▸ **Задание**:
Воспроизведите полностью, без единого изменения, отрывок из поэмы «Бессмертие повседневное».

▸ **Текст упражнения**:
|---|

Нет, не отражения ждал я
В нарциссовой чешуе фонтана,
Где на дне проходят блики
                            и трещинки раскалённой воды.

Я снова нашёл вас
И целую кипу кирпичных роз
Я опустил вам
Сквозь витые стебли колющей арматуры.

По изгибам их я и сам сошёл
В этот город памяти огней неизгладимых.

Твоё лицо — только то,
Чем я не стал...

Острая хворь бытия
Женской тоски неизвестной
И нагара мужской тоски...

Если бедная радость твоя
Гремит в тебе и куполах
Синей ночью в зелёных подпалинах неба...

Это миг твой.

Но как же собрать
Лица любимых,
Если в ушах лишь струенье песка,
Завивающего тонкую песнь,
Только слабые просверки кварца зубцов песка
Меж городов несъедобных,
Мимо кружева лестниц,
Разорванных роз кирпичных
И золотых коронок
На дне холма из людей.

Только песчиный свист
И ничего иного...
В сломленном переулке,
Где слышится звон ведра
И чирканье спички о тёмную шкурку...
И влажные руки твои.

Из поэмы «Бессмертие повседневное»

|---|

▸ **Учебный материал**:
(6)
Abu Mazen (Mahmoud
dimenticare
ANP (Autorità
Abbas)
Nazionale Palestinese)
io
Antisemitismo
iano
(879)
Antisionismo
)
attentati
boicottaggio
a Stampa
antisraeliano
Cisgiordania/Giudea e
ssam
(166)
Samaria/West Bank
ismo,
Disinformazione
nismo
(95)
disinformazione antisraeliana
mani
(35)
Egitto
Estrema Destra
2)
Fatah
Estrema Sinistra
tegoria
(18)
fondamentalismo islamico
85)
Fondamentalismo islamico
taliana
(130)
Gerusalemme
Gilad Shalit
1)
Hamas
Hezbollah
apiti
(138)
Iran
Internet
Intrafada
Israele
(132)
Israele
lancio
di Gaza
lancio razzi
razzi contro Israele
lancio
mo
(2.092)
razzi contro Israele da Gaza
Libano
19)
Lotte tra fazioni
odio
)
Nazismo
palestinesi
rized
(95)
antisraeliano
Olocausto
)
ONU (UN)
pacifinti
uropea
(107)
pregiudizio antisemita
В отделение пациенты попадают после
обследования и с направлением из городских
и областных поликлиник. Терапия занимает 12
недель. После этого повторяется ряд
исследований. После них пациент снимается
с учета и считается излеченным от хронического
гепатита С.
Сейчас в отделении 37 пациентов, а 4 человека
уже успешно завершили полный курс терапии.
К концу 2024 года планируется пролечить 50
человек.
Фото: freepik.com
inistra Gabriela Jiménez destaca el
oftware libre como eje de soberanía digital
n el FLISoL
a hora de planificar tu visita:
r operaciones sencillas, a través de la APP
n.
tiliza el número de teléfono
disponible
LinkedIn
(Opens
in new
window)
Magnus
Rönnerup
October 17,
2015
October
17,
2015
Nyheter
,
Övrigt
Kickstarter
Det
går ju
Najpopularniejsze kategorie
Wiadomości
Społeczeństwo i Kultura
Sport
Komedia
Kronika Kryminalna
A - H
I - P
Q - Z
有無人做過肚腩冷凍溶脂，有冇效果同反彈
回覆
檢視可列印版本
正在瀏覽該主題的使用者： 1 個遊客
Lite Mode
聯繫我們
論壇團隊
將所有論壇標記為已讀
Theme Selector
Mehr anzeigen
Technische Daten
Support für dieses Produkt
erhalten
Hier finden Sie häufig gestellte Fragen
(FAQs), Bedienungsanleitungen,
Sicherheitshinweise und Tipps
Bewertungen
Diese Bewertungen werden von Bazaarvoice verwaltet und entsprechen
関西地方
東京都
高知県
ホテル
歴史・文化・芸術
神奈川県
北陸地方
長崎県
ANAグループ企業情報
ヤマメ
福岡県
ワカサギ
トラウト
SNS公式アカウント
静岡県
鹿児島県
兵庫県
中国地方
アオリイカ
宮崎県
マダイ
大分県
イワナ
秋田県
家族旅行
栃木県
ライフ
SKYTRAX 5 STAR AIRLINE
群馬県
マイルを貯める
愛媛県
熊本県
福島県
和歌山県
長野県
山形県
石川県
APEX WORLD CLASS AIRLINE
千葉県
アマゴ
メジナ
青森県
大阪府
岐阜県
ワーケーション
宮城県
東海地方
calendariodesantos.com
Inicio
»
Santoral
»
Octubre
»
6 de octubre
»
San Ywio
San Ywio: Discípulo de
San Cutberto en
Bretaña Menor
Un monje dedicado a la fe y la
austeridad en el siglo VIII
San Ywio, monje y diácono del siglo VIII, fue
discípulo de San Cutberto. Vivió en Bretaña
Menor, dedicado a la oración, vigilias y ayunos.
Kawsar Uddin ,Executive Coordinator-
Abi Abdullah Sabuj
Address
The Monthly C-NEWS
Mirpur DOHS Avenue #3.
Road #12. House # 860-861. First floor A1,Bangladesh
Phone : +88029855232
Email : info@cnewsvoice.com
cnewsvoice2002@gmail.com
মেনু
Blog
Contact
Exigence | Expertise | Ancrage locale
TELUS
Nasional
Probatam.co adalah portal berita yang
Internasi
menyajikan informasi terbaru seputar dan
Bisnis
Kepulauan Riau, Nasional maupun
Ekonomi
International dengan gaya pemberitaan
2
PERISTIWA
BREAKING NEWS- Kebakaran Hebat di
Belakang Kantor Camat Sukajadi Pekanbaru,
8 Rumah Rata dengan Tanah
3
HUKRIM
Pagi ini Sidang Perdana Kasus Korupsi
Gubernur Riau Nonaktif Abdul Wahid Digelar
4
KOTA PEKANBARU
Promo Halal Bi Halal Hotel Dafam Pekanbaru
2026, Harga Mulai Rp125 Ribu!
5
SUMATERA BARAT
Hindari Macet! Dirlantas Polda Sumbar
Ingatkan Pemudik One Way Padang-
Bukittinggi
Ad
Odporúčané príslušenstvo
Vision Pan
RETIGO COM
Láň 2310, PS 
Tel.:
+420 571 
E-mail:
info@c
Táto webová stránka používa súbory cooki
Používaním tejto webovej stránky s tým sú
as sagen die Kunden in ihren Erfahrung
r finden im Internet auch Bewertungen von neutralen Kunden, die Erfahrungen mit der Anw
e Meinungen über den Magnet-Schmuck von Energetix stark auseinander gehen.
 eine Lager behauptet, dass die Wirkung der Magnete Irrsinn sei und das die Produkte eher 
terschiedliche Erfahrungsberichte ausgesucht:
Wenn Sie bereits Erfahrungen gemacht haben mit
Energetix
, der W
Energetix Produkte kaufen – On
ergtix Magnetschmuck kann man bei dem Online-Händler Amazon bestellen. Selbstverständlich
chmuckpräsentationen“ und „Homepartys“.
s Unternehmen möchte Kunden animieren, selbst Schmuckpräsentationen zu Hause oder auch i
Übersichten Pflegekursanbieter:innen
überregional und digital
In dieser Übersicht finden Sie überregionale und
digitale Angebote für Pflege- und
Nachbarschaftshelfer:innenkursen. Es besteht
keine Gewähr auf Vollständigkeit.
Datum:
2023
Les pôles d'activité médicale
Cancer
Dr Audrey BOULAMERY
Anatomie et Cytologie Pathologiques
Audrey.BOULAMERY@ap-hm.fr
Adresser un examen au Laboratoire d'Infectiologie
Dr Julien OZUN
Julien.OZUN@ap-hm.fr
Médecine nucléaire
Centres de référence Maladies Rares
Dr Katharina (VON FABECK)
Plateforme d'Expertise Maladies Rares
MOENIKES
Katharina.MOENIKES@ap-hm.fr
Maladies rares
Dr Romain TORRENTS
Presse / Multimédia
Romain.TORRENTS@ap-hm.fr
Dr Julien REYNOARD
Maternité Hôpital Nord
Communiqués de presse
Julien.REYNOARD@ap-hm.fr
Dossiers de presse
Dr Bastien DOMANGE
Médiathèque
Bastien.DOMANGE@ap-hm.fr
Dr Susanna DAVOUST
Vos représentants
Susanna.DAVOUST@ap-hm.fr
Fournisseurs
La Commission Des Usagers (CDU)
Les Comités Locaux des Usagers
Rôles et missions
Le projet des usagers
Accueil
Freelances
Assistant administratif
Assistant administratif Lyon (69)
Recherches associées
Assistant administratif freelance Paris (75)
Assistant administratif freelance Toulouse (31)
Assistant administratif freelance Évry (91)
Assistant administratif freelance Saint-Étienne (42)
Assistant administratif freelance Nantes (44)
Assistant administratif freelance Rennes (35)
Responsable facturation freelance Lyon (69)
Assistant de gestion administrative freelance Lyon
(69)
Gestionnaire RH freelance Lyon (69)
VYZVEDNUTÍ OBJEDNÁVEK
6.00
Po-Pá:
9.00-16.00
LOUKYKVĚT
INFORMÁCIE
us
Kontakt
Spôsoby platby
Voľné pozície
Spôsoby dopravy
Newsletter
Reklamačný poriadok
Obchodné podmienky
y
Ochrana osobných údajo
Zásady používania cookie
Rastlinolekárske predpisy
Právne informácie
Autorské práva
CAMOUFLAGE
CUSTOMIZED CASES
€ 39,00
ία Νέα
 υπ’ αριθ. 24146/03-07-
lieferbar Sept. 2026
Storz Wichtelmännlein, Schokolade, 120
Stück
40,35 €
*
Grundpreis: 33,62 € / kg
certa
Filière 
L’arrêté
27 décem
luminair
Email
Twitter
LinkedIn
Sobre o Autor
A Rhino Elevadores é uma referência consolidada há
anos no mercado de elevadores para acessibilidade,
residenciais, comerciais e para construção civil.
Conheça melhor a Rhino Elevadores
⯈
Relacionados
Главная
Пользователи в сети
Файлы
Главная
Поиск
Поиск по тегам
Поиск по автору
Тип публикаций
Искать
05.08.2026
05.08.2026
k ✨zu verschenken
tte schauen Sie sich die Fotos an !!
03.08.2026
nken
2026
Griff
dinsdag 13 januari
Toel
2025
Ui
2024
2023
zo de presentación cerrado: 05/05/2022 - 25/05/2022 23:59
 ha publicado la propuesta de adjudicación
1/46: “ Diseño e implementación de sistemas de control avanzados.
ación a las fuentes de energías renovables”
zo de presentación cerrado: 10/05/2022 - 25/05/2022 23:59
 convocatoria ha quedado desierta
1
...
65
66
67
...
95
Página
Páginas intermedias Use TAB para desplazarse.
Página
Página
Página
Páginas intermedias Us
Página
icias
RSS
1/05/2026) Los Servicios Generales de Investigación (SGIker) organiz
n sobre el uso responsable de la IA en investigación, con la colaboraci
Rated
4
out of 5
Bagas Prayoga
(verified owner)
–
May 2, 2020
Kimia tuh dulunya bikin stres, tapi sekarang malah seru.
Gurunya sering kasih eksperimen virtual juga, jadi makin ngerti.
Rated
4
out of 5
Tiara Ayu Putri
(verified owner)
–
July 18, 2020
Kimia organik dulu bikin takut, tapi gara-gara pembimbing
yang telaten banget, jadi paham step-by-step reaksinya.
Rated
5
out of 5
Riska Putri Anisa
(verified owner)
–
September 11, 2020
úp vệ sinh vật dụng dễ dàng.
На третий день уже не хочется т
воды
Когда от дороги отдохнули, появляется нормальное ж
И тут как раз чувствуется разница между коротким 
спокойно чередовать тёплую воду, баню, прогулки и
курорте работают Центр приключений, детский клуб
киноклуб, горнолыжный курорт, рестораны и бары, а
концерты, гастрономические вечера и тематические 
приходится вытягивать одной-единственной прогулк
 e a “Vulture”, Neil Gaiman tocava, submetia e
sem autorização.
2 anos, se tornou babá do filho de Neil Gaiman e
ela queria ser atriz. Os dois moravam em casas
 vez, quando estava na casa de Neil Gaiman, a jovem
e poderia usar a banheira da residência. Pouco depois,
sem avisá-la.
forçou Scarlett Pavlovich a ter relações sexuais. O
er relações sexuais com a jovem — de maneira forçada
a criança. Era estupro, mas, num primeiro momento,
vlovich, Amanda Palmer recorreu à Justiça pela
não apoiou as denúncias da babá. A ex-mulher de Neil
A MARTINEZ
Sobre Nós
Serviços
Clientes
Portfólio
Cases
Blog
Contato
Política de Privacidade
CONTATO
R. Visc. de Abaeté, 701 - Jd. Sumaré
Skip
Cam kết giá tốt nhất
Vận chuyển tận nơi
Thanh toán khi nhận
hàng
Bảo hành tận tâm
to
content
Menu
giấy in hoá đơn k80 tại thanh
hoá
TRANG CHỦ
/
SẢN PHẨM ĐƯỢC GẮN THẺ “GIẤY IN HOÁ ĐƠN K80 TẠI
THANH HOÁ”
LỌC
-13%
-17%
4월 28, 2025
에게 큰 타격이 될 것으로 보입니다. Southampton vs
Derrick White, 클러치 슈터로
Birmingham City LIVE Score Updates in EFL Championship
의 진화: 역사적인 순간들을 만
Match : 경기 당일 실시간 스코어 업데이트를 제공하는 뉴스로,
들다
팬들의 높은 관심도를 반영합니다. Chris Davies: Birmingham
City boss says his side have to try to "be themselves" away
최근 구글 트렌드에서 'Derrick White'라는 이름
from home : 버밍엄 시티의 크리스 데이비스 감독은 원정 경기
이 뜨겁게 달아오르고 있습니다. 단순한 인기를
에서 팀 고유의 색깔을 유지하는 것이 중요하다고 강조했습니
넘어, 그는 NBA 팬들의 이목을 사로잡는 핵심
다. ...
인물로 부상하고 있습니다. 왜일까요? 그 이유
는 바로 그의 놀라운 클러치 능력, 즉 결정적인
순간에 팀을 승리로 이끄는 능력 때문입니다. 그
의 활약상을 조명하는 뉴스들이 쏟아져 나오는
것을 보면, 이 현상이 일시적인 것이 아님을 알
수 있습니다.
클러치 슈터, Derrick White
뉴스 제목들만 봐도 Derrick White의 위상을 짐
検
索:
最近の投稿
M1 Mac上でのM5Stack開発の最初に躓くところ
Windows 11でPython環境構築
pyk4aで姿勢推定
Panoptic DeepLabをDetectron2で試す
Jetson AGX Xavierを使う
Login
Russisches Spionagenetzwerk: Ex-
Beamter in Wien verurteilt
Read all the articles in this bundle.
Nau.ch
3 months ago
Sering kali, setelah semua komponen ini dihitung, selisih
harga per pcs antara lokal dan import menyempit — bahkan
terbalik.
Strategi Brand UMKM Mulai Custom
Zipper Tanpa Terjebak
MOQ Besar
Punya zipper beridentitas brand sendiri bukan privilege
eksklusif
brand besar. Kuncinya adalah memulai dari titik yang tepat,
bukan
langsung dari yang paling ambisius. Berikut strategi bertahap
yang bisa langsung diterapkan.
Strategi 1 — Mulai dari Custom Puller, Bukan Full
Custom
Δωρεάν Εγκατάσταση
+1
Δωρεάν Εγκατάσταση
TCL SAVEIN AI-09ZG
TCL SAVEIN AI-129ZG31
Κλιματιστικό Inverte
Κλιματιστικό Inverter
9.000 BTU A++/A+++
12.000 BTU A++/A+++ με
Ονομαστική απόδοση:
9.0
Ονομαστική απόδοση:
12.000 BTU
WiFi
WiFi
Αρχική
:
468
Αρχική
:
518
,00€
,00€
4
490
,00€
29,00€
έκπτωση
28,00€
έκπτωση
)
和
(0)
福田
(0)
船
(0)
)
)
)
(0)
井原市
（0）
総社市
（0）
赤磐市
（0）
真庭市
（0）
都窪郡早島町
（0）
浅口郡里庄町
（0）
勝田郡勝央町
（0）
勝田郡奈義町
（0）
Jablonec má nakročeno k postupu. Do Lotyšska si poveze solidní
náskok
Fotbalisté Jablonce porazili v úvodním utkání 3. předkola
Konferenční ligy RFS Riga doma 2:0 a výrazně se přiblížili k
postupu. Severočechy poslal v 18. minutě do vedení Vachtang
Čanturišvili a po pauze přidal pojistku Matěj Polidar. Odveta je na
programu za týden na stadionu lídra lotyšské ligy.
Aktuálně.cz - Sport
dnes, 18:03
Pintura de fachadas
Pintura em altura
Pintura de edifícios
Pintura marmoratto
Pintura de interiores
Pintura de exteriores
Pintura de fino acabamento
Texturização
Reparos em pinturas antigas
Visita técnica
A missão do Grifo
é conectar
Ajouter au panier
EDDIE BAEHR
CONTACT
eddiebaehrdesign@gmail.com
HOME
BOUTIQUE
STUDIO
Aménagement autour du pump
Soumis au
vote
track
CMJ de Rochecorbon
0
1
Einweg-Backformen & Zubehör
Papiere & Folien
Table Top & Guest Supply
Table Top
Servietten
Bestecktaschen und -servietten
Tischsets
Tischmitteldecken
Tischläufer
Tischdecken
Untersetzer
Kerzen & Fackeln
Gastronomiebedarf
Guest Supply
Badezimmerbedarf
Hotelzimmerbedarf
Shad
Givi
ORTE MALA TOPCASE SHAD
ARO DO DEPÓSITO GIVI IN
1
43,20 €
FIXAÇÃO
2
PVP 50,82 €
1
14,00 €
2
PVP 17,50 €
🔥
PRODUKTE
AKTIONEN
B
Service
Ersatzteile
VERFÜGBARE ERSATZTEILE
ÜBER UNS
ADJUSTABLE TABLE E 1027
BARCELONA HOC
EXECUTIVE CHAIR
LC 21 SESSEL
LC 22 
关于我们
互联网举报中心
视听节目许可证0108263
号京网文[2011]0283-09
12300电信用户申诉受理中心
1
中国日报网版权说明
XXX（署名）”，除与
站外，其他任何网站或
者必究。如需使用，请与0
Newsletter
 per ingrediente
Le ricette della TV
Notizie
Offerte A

|---|

▸ **Ответ**:
Нет, не отражения ждал я
В нарциссовой чешуе фонтана,
Где на дне проходят блики
                            и трещинки раскалённой воды.

Я снова нашёл вас
И целую кипу кирпичных роз
Я опустил вам
Сквозь витые стебли колющей арматуры.

По изгибам их я и сам сошёл
В этот город памяти огней неизгладимых.

Твоё лицо — только то,
Чем я не стал...

Острая хворь бытия
Женской тоски неизвестной
И нагара мужской тоски...

Если бедная радость твоя
Гремит в тебе и куполах
Синей ночью в зелёных подпалинах неба...

Это миг твой.

Но как же собрать
Лица любимых,
Если в ушах лишь струенье песка,
Завивающего тонкую песнь,
Только слабые просверки кварца зубцов песка
Меж городов несъедобных,
Мимо кружева лестниц,
Разорванных роз кирпичных
И золотых коронок
На дне холма из людей.

Только песчиный свист
И ничего иного...
В сломленном переулке,
Где слышится звон ведра
И чирканье спички о тёмную шкурку...
И влажные руки твои.

Из поэмы «Бессмертие повседневное»